2010.07.06 / Japan / posted by idrawgood

I feel like the other ALTs and I have turned a critical eye on Japanese culture for quite a while now, so I figured it'd be fun to instead look in the mirror, back at ourselves: The Wanderers. Supposedly, we're in Japan to teach English, but a closer look through a sociological lens reveals a wide variety of histories and motives. Here are the types of people you'll likely meet in an adventure living abroad.


The Conquerer

Profile: The Conquerer came to Japan to press more pins into his map of the world. While at first appearing charming and worldly, The Conqueror's too-cool-for-school attitude quickly becomes grating.

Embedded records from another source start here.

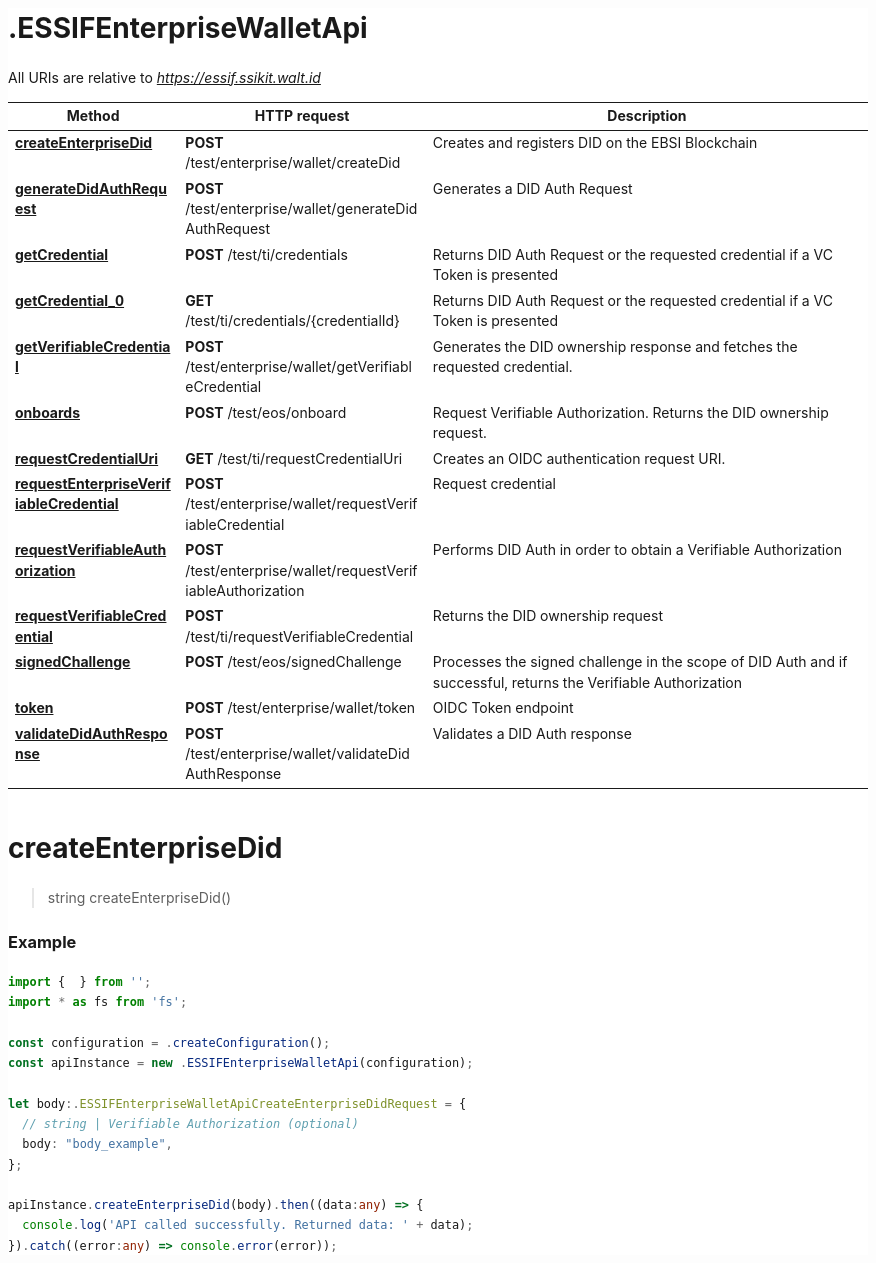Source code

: # .ESSIFEnterpriseWalletApi

All URIs are relative to *https://essif.ssikit.walt.id*

Method | HTTP request | Description
------------- | ------------- | -------------
[**createEnterpriseDid**](ESSIFEnterpriseWalletApi.md#createEnterpriseDid) | **POST** /test/enterprise/wallet/createDid | Creates and registers DID on the EBSI Blockchain
[**generateDidAuthRequest**](ESSIFEnterpriseWalletApi.md#generateDidAuthRequest) | **POST** /test/enterprise/wallet/generateDidAuthRequest | Generates a DID Auth Request
[**getCredential**](ESSIFEnterpriseWalletApi.md#getCredential) | **POST** /test/ti/credentials | Returns DID Auth Request or the requested credential if a VC Token is presented
[**getCredential_0**](ESSIFEnterpriseWalletApi.md#getCredential_0) | **GET** /test/ti/credentials/{credentialId} | Returns DID Auth Request or the requested credential if a VC Token is presented
[**getVerifiableCredential**](ESSIFEnterpriseWalletApi.md#getVerifiableCredential) | **POST** /test/enterprise/wallet/getVerifiableCredential | Generates the DID ownership response and fetches the requested credential.
[**onboards**](ESSIFEnterpriseWalletApi.md#onboards) | **POST** /test/eos/onboard | Request Verifiable Authorization. Returns the DID ownership request.
[**requestCredentialUri**](ESSIFEnterpriseWalletApi.md#requestCredentialUri) | **GET** /test/ti/requestCredentialUri | Creates an OIDC authentication request URI.
[**requestEnterpriseVerifiableCredential**](ESSIFEnterpriseWalletApi.md#requestEnterpriseVerifiableCredential) | **POST** /test/enterprise/wallet/requestVerifiableCredential | Request credential
[**requestVerifiableAuthorization**](ESSIFEnterpriseWalletApi.md#requestVerifiableAuthorization) | **POST** /test/enterprise/wallet/requestVerifiableAuthorization | Performs DID Auth in order to obtain a Verifiable Authorization
[**requestVerifiableCredential**](ESSIFEnterpriseWalletApi.md#requestVerifiableCredential) | **POST** /test/ti/requestVerifiableCredential | Returns the DID ownership request
[**signedChallenge**](ESSIFEnterpriseWalletApi.md#signedChallenge) | **POST** /test/eos/signedChallenge | Processes the signed challenge in the scope of DID Auth and if successful, returns the Verifiable Authorization
[**token**](ESSIFEnterpriseWalletApi.md#token) | **POST** /test/enterprise/wallet/token | OIDC Token endpoint
[**validateDidAuthResponse**](ESSIFEnterpriseWalletApi.md#validateDidAuthResponse) | **POST** /test/enterprise/wallet/validateDidAuthResponse | Validates a DID Auth response


# **createEnterpriseDid**
> string createEnterpriseDid()


### Example


```typescript
import {  } from '';
import * as fs from 'fs';

const configuration = .createConfiguration();
const apiInstance = new .ESSIFEnterpriseWalletApi(configuration);

let body:.ESSIFEnterpriseWalletApiCreateEnterpriseDidRequest = {
  // string | Verifiable Authorization (optional)
  body: "body_example",
};

apiInstance.createEnterpriseDid(body).then((data:any) => {
  console.log('API called successfully. Returned data: ' + data);
}).catch((error:any) => console.error(error));
```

Appearance: He keeps a slightly rough appearance to preserve the illusion of toughness, and often buys his ratty clothes from unnecessarily expensive retro shops. Occasionally you'll see him break character by wearing an expensive jacket and backpack, which he'll claim he got for 65% off at an REI Garage Sale in Boulder.

Where to Meet: backpackers' hostels, coffee shops, anywhere that's cooler than where you currently are

Starts Conversations With: "Well, the last time I was in a subtropical rainforest..."

Aspirations: Japan is just a pit stop. Next stop, heliskiing in Switzerland.


The Enthusiast

Profile: This is the girl that has read every manga and knows more about things Japanese than the Japanese themselves, often to the point of rejecting her own culture and history (that stuff's too boring). She's been studying Japanese culture and language in her parents' attic since elementary school, and thus feels it's okay to grammatically correct Japanese native speakers.

Appearance: Glasses are obviously necessary to read all those books, and she carries a little extra neck fat from the days spent shopping online to augment her rare collection of gundam figurines.

Where to Meet: internet cafes, manga conventions, cosplay in Harujuku.

Starts Conversations With: "You're doing it wrong..."

Aspirations: marry a Japanese guy who cooks well and looks like Howl.


The Party Guy

Profile: You've all been to a party with The Party Guy. Insecurely overly masculine yet suspiciously homoerotic when drunk, The Party Guy never turns down a good time. He doesn't care where in the world he is; his mission is to get blitzed. Sometimes mistaken for a douchebag.

Appearance: As partying is his main focus, The Party Guy's visual presentation is sometimes lacking (as in, he always has a 5 o'clock shadow and inappropriately wears sandals to semiformal events). These tendencies to be unkempt, however, can be overridden by his biological compulsion to mate. To attract female specimens, The Party Animal will take drastic measures such as bathing, spiking his hair, or even wearing Hollister cologne.

Where to Meet: anywhere where alcohol is served or consumed, outside historical landmarks (everyone knows it's way cooler to get drunk in front of a 500-year-old castle than outside a 7-11), the Abercrombie Summer Sale, frat reunions.

Starts Conversations With: "OMG I'm sooo f*cked up..."

Aspirations: get trashed.


The Deer in Headlights

Profile: The Deer in Headlights is definitely interested in experiencing other cultures, but just can't wrap her head around the culture shock.

Appearance: Wide, glossy eyes, slightly open mouth...she can't help but look confused as cultural change blasts her in the face.

Where to Meet: Connection points like bus stops or train stations, as she is likely to launch numerous attempts to comprehend city and station names in kanji. Eventually, you might spot her with kind, native Japanese people as they struggle through English to help her find her way.

Starts Conversations With: "...Huh?"

Aspirations: avoid a nervous breakdown for at least 4 days.